Diagnosis of canine leishmaniasis: conventional and molecular techniques using different tissues

Serology, bone marrow (BM)-, lymph node (LN)- and whole blood-polymerase chain reaction (PCR) were evaluated as potential reference tests for the diagnosis of canine leishmaniasis. A high degree of agreement (91.0%) was observed between Leishmania cultures and serology or BM/LN-PCR. In the light of these results as well as the access to biological test material and the cost of each method, LN-PCR is recommended for the diagnosis or therapeutic control of canine leishmaniasis, but BM-PCR is a suitable alternative in dogs without detectable adenomegaly. For large-scale epidemiological field studies, antibody detection is appropriate and whole blood-PCR can be used to complement the serological results.     

Methods for diagnosis of canine leishmaniasis and immune response to infection

Canine leishmaniasis (CanL) caused by Leishmania infantum (syn. L. chagasi, in Latin America), which is transmitted by the bite of phlebotomine sand flies, is endemic and affects millions of dogs in Europe, Asia, North Africa and South America. It is an emergent disease in North America. Early detection and treatment of infected animals may be critical in controlling the spread of the disease and is an essential part of human zoonotic visceral leishmaniasis control. The laboratory diagnosis of CanL still poses a challenge, despite progress made in the development of several direct and indirect methods. An effective diagnosis test, apart of being able to confirm a clinical suspicion in a single patient as well as to detect infection in asymptomatic dogs, should have high sensitivity, specificity and reproducibility; it must be simple, easy to perform, non-expensive, feasible in regional laboratories or adaptable for field conditions.
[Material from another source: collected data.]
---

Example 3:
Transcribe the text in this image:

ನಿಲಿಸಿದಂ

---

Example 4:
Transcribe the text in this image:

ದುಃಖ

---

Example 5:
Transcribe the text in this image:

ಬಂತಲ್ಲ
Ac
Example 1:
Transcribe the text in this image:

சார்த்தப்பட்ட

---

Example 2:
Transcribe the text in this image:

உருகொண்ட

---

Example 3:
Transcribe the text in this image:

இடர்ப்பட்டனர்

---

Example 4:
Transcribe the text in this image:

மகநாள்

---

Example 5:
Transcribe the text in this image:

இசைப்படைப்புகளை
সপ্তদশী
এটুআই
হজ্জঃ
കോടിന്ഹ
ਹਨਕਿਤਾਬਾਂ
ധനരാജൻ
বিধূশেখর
Ideally, it should detect all Leishmania-infected dogs, preferentially using non-invasive collection of biological samples. In this paper we review the advantages and shortcomings of the available procedures for CanL diagnosis in the different phases, e.g. pre-patent and patent period of the infection and methods to determine the related immune response.     
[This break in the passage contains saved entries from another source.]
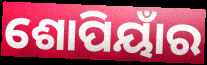
ଶୋପିୟାଁର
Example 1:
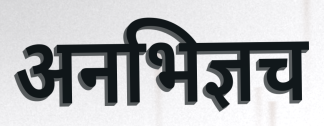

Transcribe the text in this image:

अनभिज्ञच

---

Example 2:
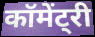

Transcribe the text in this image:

कॉमेंट्री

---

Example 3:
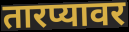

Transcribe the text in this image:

तारप्यावर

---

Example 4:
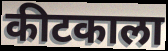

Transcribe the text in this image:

कीटकाला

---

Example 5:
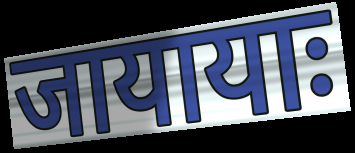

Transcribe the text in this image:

जायायाः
Cell mediated immunity and specific IgG1 and IgG2 antibody response in natural and experimental canine leishmaniosis

In the present study, we have followed up Leishmania infantum infection in dogs: (1) naturally infected; (2) experimentally infected with amastigotes; and (3) experimentally infected with culture promastigotes. The main objective was to evaluate the differences of the humoral and cellular immune responses of each group. Sera from 12 beagle dogs were analysed for total anti-leishmanial antibodies and IgG1 and IgG2 subclasses by enzyme-linked immunosorbent assay (ELISA). Lymphoproliferation to L. infantum antigen was also performed. All naturally infected animals were symptomatic with a marked humoral response. Dogs inoculated with amastigotes were asymptomotic and presented lower antibody titres than naturally infected. Dogs inoculated with culture promastigotes were asymptomotic with no significant humoral response. Strong proliferative responses to Leishmania antigen was observed in dogs inoculated with promastigotes. In our experimental model, IgG1 antibody levels presented a similar pattern in all infected animals, and IgG2 reactivity was high in naturally infected dogs.     
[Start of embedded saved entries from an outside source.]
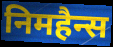
निमहैन्स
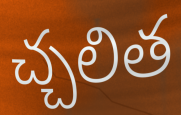
చ్చలిత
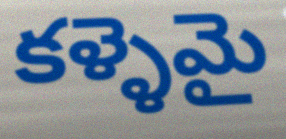
కళ్ళెమై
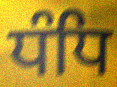
ਧੰਧਿ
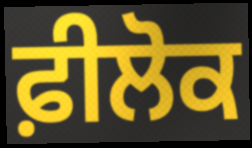
ਫ਼ੀਲੋਕ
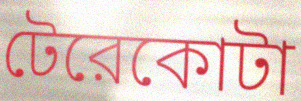
টেরেকোটা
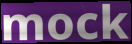
mock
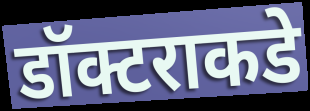
डॉक्टराकडे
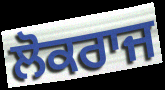
ਲੋਕਰਾਜ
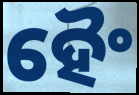
ହୈଂ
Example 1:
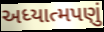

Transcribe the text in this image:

અધ્યાત્મપણું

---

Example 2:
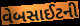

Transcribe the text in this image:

વેબસાઈટની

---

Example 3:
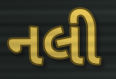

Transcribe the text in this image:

નલી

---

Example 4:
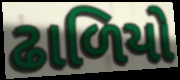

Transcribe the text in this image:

ઢાળિયો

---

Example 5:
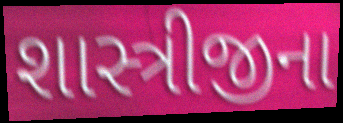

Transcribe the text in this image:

શાસ્ત્રીજીના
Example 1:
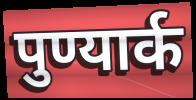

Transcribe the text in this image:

पुण्यार्क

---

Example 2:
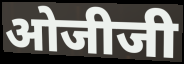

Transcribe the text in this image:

ओजीजी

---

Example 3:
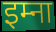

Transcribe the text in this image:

इम्ना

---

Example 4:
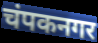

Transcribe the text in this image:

चंपकनगर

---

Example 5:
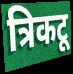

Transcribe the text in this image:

त्रिकटू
Genetic diversity of human zoonotic leishmaniasis in Iberian Peninsula

Leishmaniasis caused by Leishmania (Leishmania) infantum is a zoonotic disease endemic in South Europe, from Portugal to the Middle East. The aim of the present study was to investigate the genetic diversity of L. infantum parasites in Iberian Peninsula. Twenty-four L. infantum strains isolated from immunocompetent patients with leishmaniasis from several localities of Portugal and Spain were studied. The use of kinetoplast DNA-PCR-restriction fragment length polymorphism as a molecular marker revealed intra-specific variation. No association was found between genotype and clinical form of the disease or patients age group. Two main clusters were identified with this marker: (i) zymodeme MON-1 strains and (ii) non-MON-1 strains. However, no association was found between strains variability and geographical distribution suggesting that parasite populations of different regions in the Iberian Peninsula are homogenous.